Australia’s top central banker sounded sanguine about a sharp slowdown in the country’s property market on Wednesday saying it was unlikely to derail momentum even as data showed the $1.3 trillion economy hit an airpocket last quarter, Trend reports referring to Reuters.
Domestic activity slowed sharply in the second half of last year, the figures released on Wednesday showed, with gross domestic product (GDP) rising 0.2 percent in the December quarter following a sub-par 0.3 percent in the previous three-month period.
Annual GDP rose a below-trend 2.3 percent, the slowest pace since mid-2017 and confounding expectations for a 2.5 percent increase.
The dismal figures sent the Australian dollar to a two-month trough of $0.7029 as investors wagered the Reserve Bank of Australia (RBA) would ease policy to stimulate the economy.
“We think rate cuts this year, while not guaranteed, are now more likely than not,” said Nomura economist Andrew Ticehurst in a report.
Ticehurst cited weak regional and global growth and debt-laden consumers in a deteriorating housing market among reasons for his bearish case.
“We expect another round of material growth forecast reductions from the RBA and see an increasing risk that inflation continues to fall short of the target band for an extended period,” he added.
Australia’s top investment bank Macquarie also revised its rate outlook to two cuts this year from no change previously, as did JPMorgan.
“With growth now below trend, the labor market will soon start softening. So, you can support the economy with further cuts,” said Macquarie economist Ric Deverell.
Interest rate futures have moved too, now pricing in a 100-percent chance of a cut to the 1.50 percent cash rate this year from an 86 percent probability on Tuesday.

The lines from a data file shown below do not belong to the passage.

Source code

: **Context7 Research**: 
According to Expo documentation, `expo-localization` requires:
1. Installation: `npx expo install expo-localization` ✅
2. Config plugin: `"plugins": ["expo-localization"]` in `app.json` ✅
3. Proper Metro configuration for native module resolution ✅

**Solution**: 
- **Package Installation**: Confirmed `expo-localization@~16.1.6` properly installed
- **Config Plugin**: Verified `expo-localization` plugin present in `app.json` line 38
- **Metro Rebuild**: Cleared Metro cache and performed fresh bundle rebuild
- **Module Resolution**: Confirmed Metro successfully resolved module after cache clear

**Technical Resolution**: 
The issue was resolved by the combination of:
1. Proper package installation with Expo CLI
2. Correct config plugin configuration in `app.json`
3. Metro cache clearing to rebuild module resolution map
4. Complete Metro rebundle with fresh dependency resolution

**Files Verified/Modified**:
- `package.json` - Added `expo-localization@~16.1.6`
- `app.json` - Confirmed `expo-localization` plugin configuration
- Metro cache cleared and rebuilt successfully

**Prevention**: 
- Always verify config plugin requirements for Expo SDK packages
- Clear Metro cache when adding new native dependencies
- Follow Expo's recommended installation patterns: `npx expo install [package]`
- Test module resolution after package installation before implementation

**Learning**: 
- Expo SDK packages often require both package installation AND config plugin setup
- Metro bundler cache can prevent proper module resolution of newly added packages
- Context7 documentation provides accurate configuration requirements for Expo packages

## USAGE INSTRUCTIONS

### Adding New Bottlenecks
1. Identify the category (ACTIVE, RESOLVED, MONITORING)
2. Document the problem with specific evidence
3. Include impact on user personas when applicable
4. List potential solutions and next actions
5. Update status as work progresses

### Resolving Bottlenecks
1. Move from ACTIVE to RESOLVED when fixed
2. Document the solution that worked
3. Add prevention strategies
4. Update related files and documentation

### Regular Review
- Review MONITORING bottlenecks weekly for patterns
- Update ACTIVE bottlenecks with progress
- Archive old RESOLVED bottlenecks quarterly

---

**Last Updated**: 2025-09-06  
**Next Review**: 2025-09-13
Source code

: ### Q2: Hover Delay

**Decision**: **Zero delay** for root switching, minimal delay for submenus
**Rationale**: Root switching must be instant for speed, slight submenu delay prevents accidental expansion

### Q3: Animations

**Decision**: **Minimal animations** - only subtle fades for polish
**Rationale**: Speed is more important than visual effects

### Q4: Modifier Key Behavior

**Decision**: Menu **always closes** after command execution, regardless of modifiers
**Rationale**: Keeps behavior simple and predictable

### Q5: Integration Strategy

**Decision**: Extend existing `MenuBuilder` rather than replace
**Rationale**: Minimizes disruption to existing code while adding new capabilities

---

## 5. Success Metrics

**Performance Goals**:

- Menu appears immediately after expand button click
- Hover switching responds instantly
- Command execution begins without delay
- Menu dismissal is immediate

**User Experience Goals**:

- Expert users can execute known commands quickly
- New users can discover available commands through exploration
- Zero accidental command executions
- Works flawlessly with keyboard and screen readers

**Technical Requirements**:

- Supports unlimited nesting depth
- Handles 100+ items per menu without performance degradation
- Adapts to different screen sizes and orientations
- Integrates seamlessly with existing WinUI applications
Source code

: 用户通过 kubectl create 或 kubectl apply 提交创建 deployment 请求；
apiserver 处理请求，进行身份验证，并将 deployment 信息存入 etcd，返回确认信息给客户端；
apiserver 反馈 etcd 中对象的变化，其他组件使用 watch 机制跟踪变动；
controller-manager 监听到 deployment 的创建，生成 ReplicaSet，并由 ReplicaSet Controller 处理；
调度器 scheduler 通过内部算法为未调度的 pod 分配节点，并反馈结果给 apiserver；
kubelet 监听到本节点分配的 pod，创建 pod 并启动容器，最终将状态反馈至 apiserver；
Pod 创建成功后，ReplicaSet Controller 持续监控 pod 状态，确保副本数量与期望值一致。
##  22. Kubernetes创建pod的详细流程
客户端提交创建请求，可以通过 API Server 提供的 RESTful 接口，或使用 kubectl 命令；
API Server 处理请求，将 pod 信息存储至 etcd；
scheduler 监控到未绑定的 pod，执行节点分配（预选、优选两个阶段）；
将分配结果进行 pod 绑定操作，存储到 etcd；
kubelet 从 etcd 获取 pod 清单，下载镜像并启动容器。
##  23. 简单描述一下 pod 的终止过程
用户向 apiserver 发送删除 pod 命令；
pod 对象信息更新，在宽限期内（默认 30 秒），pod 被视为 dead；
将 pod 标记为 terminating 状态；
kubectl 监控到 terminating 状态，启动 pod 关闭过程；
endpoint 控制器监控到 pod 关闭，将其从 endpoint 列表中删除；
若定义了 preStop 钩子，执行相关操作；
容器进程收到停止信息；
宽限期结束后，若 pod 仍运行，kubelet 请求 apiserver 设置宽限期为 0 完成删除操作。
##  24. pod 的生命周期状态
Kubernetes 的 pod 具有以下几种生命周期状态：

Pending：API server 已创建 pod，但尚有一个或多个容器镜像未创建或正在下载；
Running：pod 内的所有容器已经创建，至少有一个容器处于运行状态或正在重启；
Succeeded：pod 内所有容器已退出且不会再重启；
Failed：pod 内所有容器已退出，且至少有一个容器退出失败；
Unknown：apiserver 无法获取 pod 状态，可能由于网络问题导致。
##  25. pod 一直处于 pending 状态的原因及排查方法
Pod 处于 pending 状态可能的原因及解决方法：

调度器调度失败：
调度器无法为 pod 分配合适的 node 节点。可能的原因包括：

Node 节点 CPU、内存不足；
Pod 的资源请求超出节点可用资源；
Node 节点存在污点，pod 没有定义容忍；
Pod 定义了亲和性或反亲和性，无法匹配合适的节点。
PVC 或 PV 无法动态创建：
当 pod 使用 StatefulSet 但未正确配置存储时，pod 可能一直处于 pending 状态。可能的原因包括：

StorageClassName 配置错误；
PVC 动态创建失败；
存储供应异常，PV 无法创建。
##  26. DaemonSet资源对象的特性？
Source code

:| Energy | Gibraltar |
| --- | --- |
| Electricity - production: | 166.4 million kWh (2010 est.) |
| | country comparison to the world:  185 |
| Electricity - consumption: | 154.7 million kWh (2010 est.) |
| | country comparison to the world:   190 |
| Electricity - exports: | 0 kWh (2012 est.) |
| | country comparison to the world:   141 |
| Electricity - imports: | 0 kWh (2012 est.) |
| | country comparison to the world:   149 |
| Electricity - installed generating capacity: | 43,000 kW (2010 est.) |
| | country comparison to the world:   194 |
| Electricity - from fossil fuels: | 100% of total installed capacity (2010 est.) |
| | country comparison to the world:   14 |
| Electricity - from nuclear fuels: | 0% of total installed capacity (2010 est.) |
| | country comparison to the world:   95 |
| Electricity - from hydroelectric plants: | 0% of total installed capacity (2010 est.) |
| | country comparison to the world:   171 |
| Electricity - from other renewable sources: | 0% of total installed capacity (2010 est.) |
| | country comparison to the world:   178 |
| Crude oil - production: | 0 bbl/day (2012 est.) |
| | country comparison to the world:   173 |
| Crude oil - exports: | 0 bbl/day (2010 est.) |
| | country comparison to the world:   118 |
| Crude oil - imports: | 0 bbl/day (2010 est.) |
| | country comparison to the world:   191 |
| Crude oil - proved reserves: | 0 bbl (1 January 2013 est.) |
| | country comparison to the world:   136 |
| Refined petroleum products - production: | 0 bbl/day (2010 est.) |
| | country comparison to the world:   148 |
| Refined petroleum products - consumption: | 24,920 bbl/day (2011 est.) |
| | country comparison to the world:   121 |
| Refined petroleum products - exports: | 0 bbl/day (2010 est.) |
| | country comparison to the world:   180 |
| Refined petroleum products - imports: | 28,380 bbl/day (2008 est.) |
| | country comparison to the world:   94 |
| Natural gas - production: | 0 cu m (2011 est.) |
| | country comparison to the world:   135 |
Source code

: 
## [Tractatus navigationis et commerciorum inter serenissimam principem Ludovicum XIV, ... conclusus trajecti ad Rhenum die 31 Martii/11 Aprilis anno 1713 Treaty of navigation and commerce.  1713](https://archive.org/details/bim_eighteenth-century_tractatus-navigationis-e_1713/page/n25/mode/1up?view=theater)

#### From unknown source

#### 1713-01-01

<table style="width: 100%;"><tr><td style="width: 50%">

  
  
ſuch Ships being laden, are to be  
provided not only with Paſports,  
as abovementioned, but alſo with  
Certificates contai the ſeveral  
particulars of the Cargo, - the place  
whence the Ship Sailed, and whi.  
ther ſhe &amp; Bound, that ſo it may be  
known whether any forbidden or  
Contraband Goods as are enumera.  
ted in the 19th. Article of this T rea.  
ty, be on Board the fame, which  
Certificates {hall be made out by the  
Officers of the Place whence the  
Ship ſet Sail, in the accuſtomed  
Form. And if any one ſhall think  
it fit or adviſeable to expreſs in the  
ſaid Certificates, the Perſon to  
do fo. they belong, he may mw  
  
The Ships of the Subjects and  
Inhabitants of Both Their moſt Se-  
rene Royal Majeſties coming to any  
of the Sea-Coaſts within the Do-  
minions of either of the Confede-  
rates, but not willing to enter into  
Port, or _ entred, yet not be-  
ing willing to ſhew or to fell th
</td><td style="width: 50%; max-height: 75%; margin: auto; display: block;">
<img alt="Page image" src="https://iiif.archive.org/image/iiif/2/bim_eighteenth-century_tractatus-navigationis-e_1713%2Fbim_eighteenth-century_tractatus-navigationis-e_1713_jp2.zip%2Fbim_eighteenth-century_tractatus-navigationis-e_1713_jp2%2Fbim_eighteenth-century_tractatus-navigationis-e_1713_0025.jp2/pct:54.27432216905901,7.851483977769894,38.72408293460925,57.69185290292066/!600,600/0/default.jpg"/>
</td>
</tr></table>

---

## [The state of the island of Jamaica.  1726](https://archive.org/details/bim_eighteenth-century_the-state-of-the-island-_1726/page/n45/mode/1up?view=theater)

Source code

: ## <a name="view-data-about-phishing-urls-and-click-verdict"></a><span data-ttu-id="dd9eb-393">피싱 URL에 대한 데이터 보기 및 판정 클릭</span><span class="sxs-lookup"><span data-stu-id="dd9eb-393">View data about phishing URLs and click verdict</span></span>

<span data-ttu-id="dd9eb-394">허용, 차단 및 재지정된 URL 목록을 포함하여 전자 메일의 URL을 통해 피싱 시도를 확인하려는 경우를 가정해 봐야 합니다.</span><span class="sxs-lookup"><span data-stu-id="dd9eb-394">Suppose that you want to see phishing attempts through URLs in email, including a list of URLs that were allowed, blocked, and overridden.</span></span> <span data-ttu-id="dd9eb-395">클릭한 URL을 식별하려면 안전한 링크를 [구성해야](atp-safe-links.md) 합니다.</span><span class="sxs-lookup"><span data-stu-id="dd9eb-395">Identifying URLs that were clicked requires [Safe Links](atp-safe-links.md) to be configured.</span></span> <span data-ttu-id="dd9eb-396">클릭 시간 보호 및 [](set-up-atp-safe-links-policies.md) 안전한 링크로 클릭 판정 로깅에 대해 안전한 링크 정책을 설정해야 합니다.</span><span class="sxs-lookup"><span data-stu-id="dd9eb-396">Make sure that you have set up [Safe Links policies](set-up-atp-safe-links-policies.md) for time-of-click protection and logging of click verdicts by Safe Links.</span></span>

The RBA drifted away from its previous tightening bias last month to a neutral stance, although recent comments and reports from the central bank show the outlook on the economy remain broadly optimistic. It expects growth to pick up to around 3 percent this year, a forecast many economists believe will be downgraded in the months to follow.
A revival in business investment, strong government spending, higher commodity prices and a still robust jobs market are among reasons for the RBA’s optimism.
But dark clouds are now gathering as the house price slowdown hits dwelling investment and construction activity in Australia’s two biggest cities of Sydney and Melbourne. The property downturn is also expected to further weigh on already-stretched household balance sheets.
At the same time, wage growth is slow and there is still a fair degree of spare capacity in the labor market.
On a per capita basis, GDP fell in December and September quarters, marking only the third time in the past 30 years per capita activity contracted for two consecutive quarters. The last time that happened was in 2006.
RBA Governor Philip Lowe still believes there is fire left in Australia’s economy which has not had a recession since 1991.
“The adjustment in our housing market is manageable for the overall economy. It is unlikely to derail our economic expansion,” he said in a speech in Sydney before the GDP data on Wednesday.
While focussing on economic bright spots, Lowe emphasized current monetary policy settings were “clearly stimulatory.”
“We have the flexibility to adjust monetary policy in either direction as required,” he said. “At the moment, the probabilities appear reasonably evenly balanced.”